Перепишите строки всех записей, заменив «Compare» на «Contrast» и оставив остальное без изменений. Изображения в ответ не включайте.

[Фрагменты данных]
────
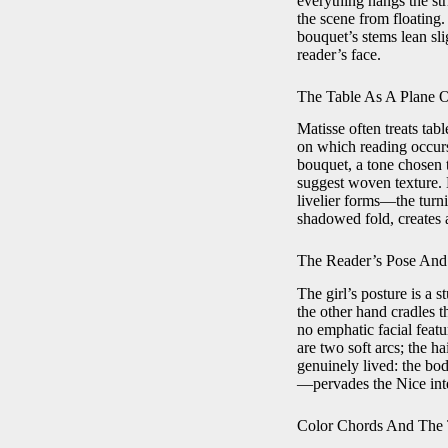
everything hangs the st
the scene from floating.
bouquet’s stems lean sli
reader’s face.
The Table As A Plane 
Matisse often treats tabl
on which reading occurs.
bouquet, a tone chosen 
suggest woven texture. B
livelier forms—the turni
shadowed fold, creates a
The Reader’s Pose And 
The girl’s posture is a 
the other hand cradles t
no emphatic facial featu
are two soft arcs; the ha
genuinely lived: the bod
—pervades the Nice inter
Color Chords And The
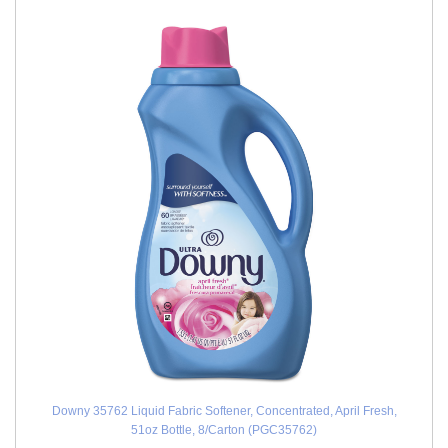
Downy 35762 Liquid Fabric Softener, Concentrated, April Fresh,
51oz Bottle, 8/Carton (PGC35762)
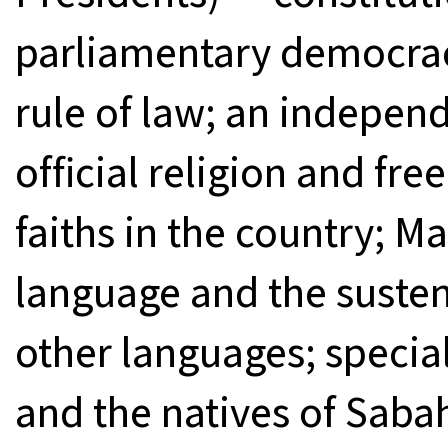
parliamentary democrac
rule of law; an independ
official religion and fre
faiths in the country; Ma
language and the suste
other languages; special
and the natives of Saba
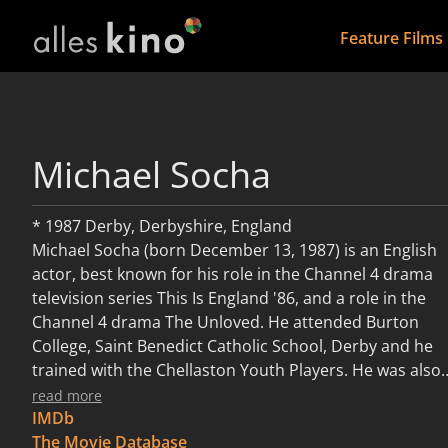
Feature Films
Michael Socha
* 1987 Derby, Derbyshire, England
Michael Socha (born December 13, 1987) is an English
actor, best known for his role in the Channel 4 drama
television series This Is England '86, and a role in the
Channel 4 drama The Unloved. He attended Burton
College, Saint Benedict Catholic School, Derby and he
trained with the Chellaston Youth Players. He was also
seen in the BBC Three horror-drama series Being
read more
Human in 2011. He is the older brother of actress
IMDb
Lauren Socha who stars in Channel 4 comedy-drama,
The Movie Database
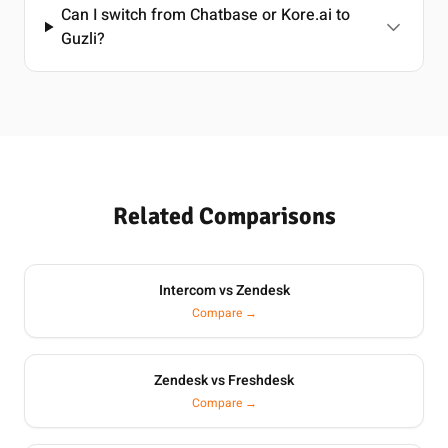
Can I switch from Chatbase or Kore.ai to
Guzli?
Related Comparisons
Intercom vs Zendesk
Compare →
Zendesk vs Freshdesk
Compare →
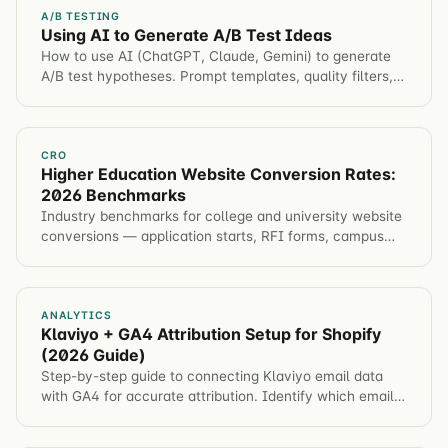
A/B TESTING
Using AI to Generate A/B Test Ideas
How to use AI (ChatGPT, Claude, Gemini) to generate
A/B test hypotheses. Prompt templates, quality filters,
and how to integrate AI into your ideation process.
CRO
Higher Education Website Conversion Rates:
2026 Benchmarks
Industry benchmarks for college and university website
conversions — application starts, RFI forms, campus
visits, event registration. Plus tactics to improve each
metric.
ANALYTICS
Klaviyo + GA4 Attribution Setup for Shopify
(2026 Guide)
Step-by-step guide to connecting Klaviyo email data
with GA4 for accurate attribution. Identify which email
campaigns drive revenue, not just opens.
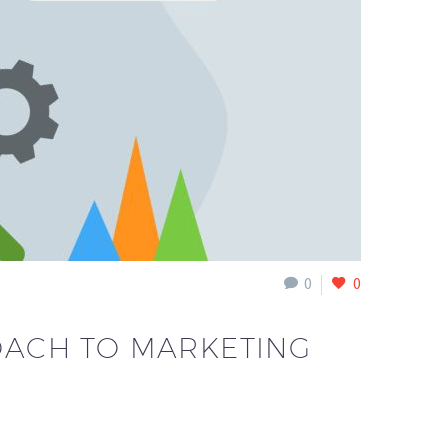
0
0
ROACH TO MARKETING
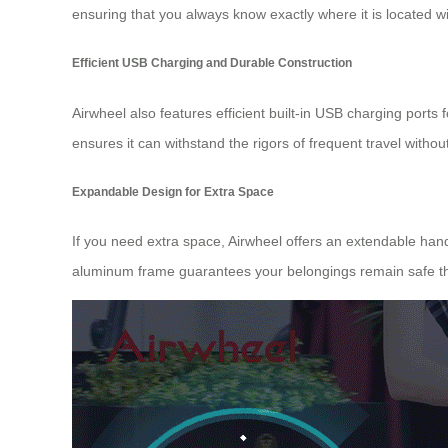
ensuring that you always know exactly where it is located w
Efficient USB Charging and Durable Construction
Airwheel also features efficient built-in USB charging port
ensures it can withstand the rigors of frequent travel without 
Expandable Design for Extra Space
If you need extra space, Airwheel offers an extendable han
aluminum frame guarantees your belongings remain safe th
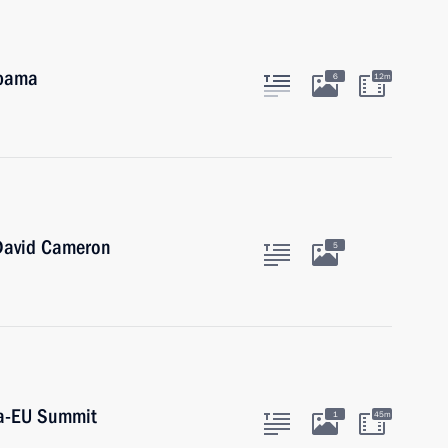
Obama
6
12m
 David Cameron
5
ia-EU Summit
1
45m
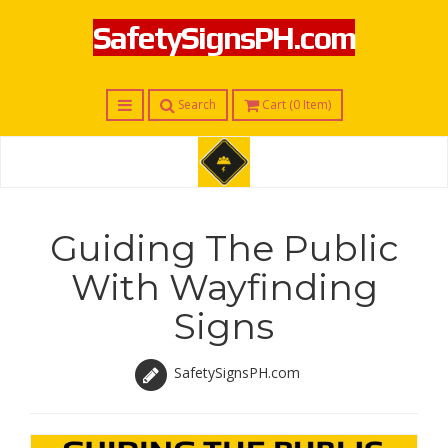
SafetySignsPH.com
Menu
Search
Cart (
0
Item)
S
a
f
Guiding The Public
e
t
With Wayfinding
y
S
Signs
i
g
n
s
SafetySignsPH.com
P
H
.
c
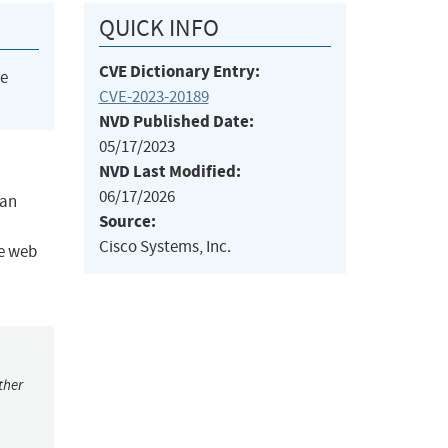
QUICK INFO
CVE Dictionary Entry:
he
CVE-2023-20189
NVD Published Date:
05/17/2023
NVD Last Modified:
06/17/2026
 an
Source:
Cisco Systems, Inc.
he web
ther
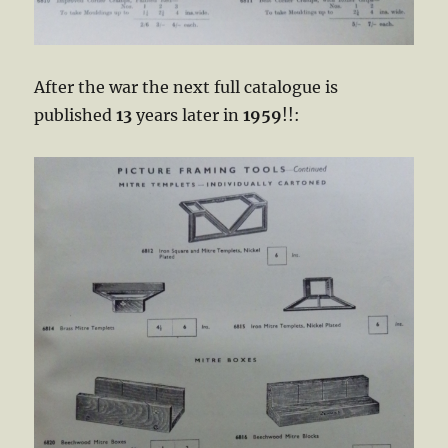
After the war the next full catalogue is
published
13
years later in
1959
!!:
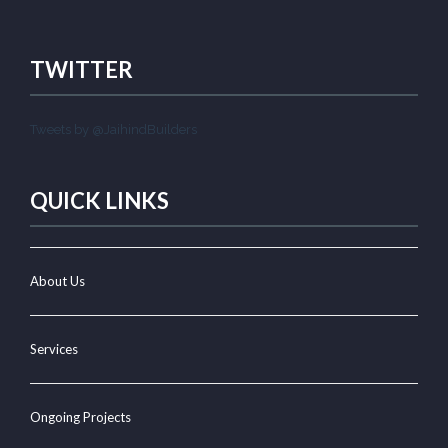
TWITTER
Tweets by @JaihindBuilders
QUICK LINKS
About Us
Services
Ongoing Projects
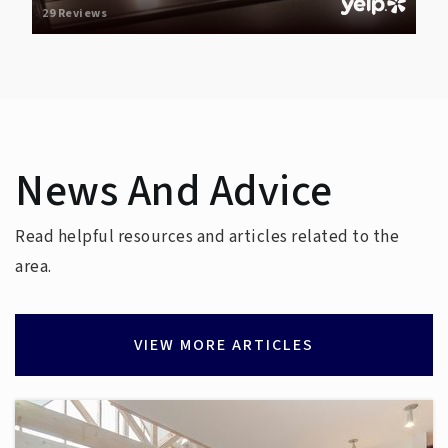
29 Reviews
News And Advice
Read helpful resources and articles related to the
area.
VIEW MORE ARTICLES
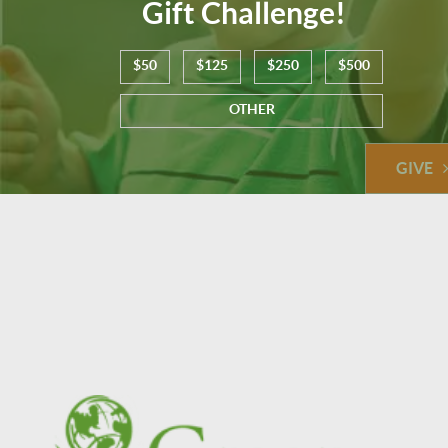
Gift Challenge!
$50
$125
$250
$500
OTHER
GIVE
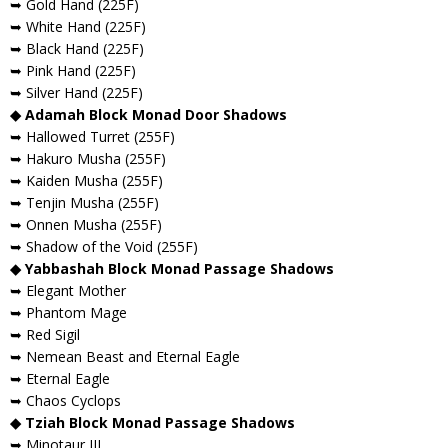
➥ Gold Hand (225F)
➥ White Hand (225F)
➥ Black Hand (225F)
➥ Pink Hand (225F)
➥ Silver Hand (225F)
◆ Adamah Block Monad Door Shadows
➥ Hallowed Turret (255F)
➥ Hakuro Musha (255F)
➥ Kaiden Musha (255F)
➥ Tenjin Musha (255F)
➥ Onnen Musha (255F)
➥ Shadow of the Void (255F)
◆ Yabbashah Block Monad Passage Shadows
➥ Elegant Mother
➥ Phantom Mage
➥ Red Sigil
➥ Nemean Beast and Eternal Eagle
➥ Eternal Eagle
➥ Chaos Cyclops
◆ Tziah Block Monad Passage Shadows
➥ Minotaur III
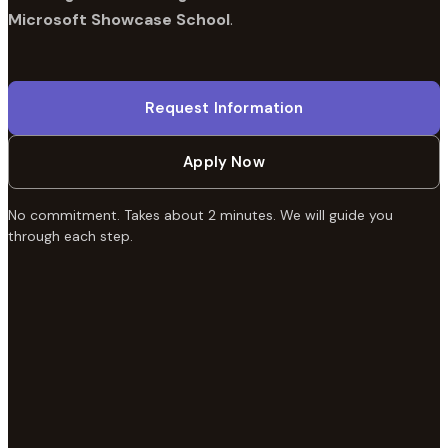
Microsoft Showcase School
.
Request Information
Apply Now
No commitment. Takes about 2 minutes. We will guide you
through each step.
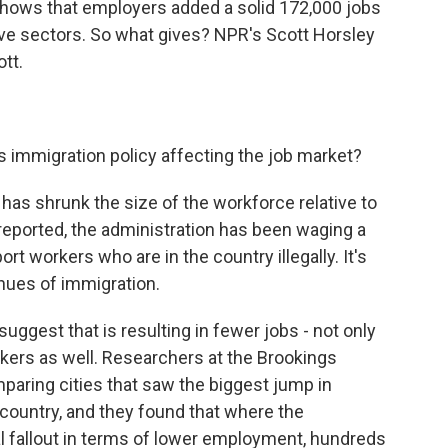
t shows that employers added a solid 172,000 jobs
ive sectors. So what gives? NPR's Scott Horsley
ott.
s immigration policy affecting the job market?
 has shrunk the size of the workforce relative to
reported, the administration has been waging a
rt workers who are in the country illegally. It's
enues of immigration.
suggest that is resulting in fewer jobs - not only
rkers as well. Researchers at the Brookings
mparing cities that saw the biggest jump in
 country, and they found that where the
l fallout in terms of lower employment, hundreds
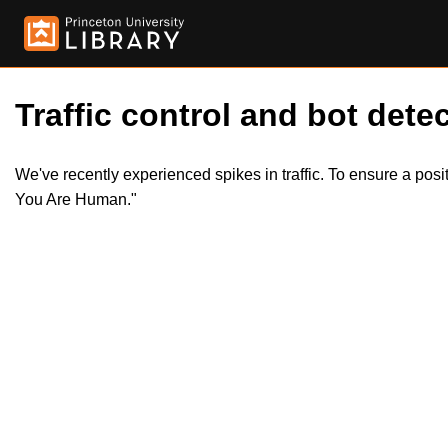
Traffic control and bot detec
We've recently experienced spikes in traffic. To ensure a pos
You Are Human."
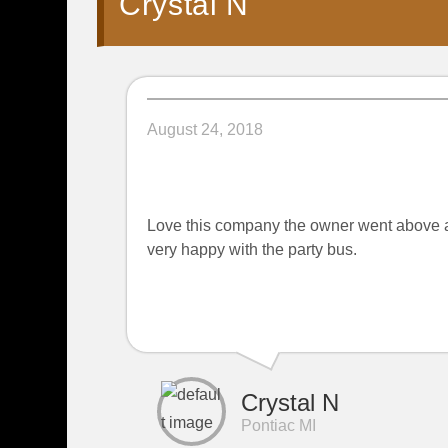
Crystal N
August 24, 2018
Love this company the owner went above a
very happy with the party bus.
Crystal N
Pontiac MI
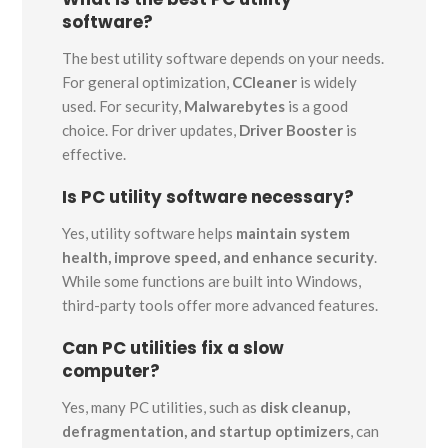
software?
The best utility software depends on your needs.
For general optimization,
CCleaner
is widely
used. For security,
Malwarebytes
is a good
choice. For driver updates,
Driver Booster
is
effective.
Is PC utility software necessary?
Yes, utility software helps
maintain system
health, improve speed, and enhance security
.
While some functions are built into Windows,
third-party tools offer more advanced features.
Can PC utilities fix a slow
computer?
Yes, many PC utilities, such as
disk cleanup,
defragmentation, and startup optimizers
, can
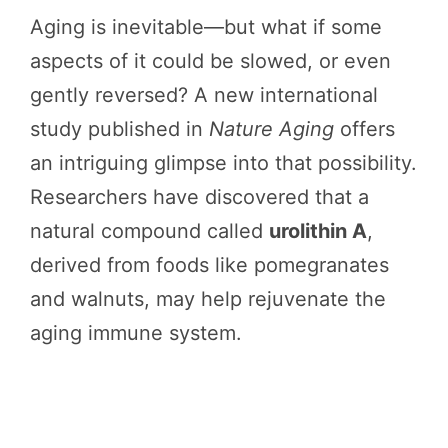
Aging is inevitable—but what if some
aspects of it could be slowed, or even
gently reversed? A new international
study published in
Nature Aging
offers
an intriguing glimpse into that possibility.
Researchers have discovered that a
natural compound called
urolithin A
,
derived from foods like pomegranates
and walnuts, may help rejuvenate the
aging immune system.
────
• _Ответ к упражнению_
everything hangs the st
the scene from floating.
bouquet’s stems lean sli
reader’s face.
The Table As A Plane 
Matisse often treats tabl
on which reading occurs.
bouquet, a tone chosen 
suggest woven texture. B
livelier forms—the turni
shadowed fold, creates a
The Reader’s Pose And 
The girl’s posture is a 
the other hand cradles t
no emphatic facial featu
are two soft arcs; the ha
genuinely lived: the bod
—pervades the Nice inter
Color Chords And The
Downy 35762 Liquid Fabric Softener, Concentrated, April Fresh,
51oz Bottle, 8/Carton (PGC35762)
parliamentary democrac
rule of law; an independ
official religion and fre
faiths in the country; Ma
language and the suste
other languages; special
and the natives of Saba
Feature Films
Michael Socha
* 1987 Derby, Derbyshire, England
Michael Socha (born December 13, 1987) is an English
actor, best known for his role in the Channel 4 drama
television series This Is England '86, and a role in the
Channel 4 drama The Unloved. He attended Burton
College, Saint Benedict Catholic School, Derby and he
trained with the Chellaston Youth Players. He was also
seen in the BBC Three horror-drama series Being
read more
Human in 2011. He is the older brother of actress
IMDb
Lauren Socha who stars in Channel 4 comedy-drama,
The Movie Database
Can I switch from Chatbase or Kore.ai to
Guzli?
Related Comparisons
Intercom vs Zendesk
Contrast →
Zendesk vs Freshdesk
Contrast →
A/B TESTING
Using AI to Generate A/B Test Ideas
How to use AI (ChatGPT, Claude, Gemini) to generate
A/B test hypotheses. Prompt templates, quality filters,
and how to integrate AI into your ideation process.
CRO
Higher Education Website Conversion Rates:
2026 Benchmarks
Industry benchmarks for college and university website
conversions — application starts, RFI forms, campus
visits, event registration. Plus tactics to improve each
metric.
ANALYTICS
Klaviyo + GA4 Attribution Setup for Shopify
(2026 Guide)
Step-by-step guide to connecting Klaviyo email data
with GA4 for accurate attribution. Identify which email
campaigns drive revenue, not just opens.
0
0
ROACH TO MARKETING
ensuring that you always know exactly where it is located w
Efficient USB Charging and Durable Construction
Airwheel also features efficient built-in USB charging port
ensures it can withstand the rigors of frequent travel without 
Expandable Design for Extra Space
If you need extra space, Airwheel offers an extendable han
aluminum frame guarantees your belongings remain safe th
Obama
6
12m
 David Cameron
5
ia-EU Summit
1
45m
SafetySignsPH.com
Menu
Search
Cart (
0
Item)
S
a
f
Guiding The Public
e
t
With Wayfinding
y
S
Signs
i
g
n
s
SafetySignsPH.com
P
H
.
c
QUICK INFO
CVE Dictionary Entry:
he
CVE-2023-20189
NVD Published Date:
05/17/2023
NVD Last Modified:
06/17/2026
 an
Source:
Cisco Systems, Inc.
he web
ther
After the war the next full catalogue is
published
13
years later in
1959
!!:
TWITTER
Tweets by @JaihindBuilders
QUICK LINKS
About Us
Services
Ongoing Projects
29 Reviews
News And Advice
Read helpful resources and articles related to the
area.
VIEW MORE ARTICLES
Gift Challenge!
$50
$125
$250
$500
OTHER
GIVE
➥ Gold Hand (225F)
➥ White Hand (225F)
➥ Black Hand (225F)
➥ Pink Hand (225F)
➥ Silver Hand (225F)
◆ Adamah Block Monad Door Shadows
➥ Hallowed Turret (255F)
➥ Hakuro Musha (255F)
➥ Kaiden Musha (255F)
➥ Tenjin Musha (255F)
➥ Onnen Musha (255F)
➥ Shadow of the Void (255F)
◆ Yabbashah Block Monad Passage Shadows
➥ Elegant Mother
➥ Phantom Mage
➥ Red Sigil
➥ Nemean Beast and Eternal Eagle
➥ Eternal Eagle
➥ Chaos Cyclops
◆ Tziah Block Monad Passage Shadows
➥ Minotaur III
Microsoft Showcase School
.
Request Information
Apply Now
No commitment. Takes about 2 minutes. We will guide you
through each step.
t shows that employers added a solid 172,000 jobs
ive sectors. So what gives? NPR's Scott Horsley
ott.
s immigration policy affecting the job market?
 has shrunk the size of the workforce relative to
reported, the administration has been waging a
rt workers who are in the country illegally. It's
enues of immigration.
suggest that is resulting in fewer jobs - not only
rkers as well. Researchers at the Brookings
mparing cities that saw the biggest jump in
 country, and they found that where the
l fallout in terms of lower employment, hundreds
Traffic control and bot detec
We've recently experienced spikes in traffic. To ensure a pos
You Are Human."
Crystal N
August 24, 2018
Love this company the owner went above a
very happy with the party bus.
Crystal N
Pontiac MI
software?
The best utility software depends on your needs.
For general optimization,
CCleaner
is widely
used. For security,
Malwarebytes
is a good
choice. For driver updates,
Driver Booster
is
effective.
Is PC utility software necessary?
Yes, utility software helps
maintain system
health, improve speed, and enhance security
.
While some functions are built into Windows,
third-party tools offer more advanced features.
Can PC utilities fix a slow
computer?
Yes, many PC utilities, such as
disk cleanup,
defragmentation, and startup optimizers
, can
Aging is inevitable—but what if some
aspects of it could be slowed, or even
gently reversed? A new international
study published in
Nature Aging
offers
an intriguing glimpse into that possibility.
Researchers have discovered that a
natural compound called
urolithin A
,
derived from foods like pomegranates
and walnuts, may help rejuvenate the
aging immune system.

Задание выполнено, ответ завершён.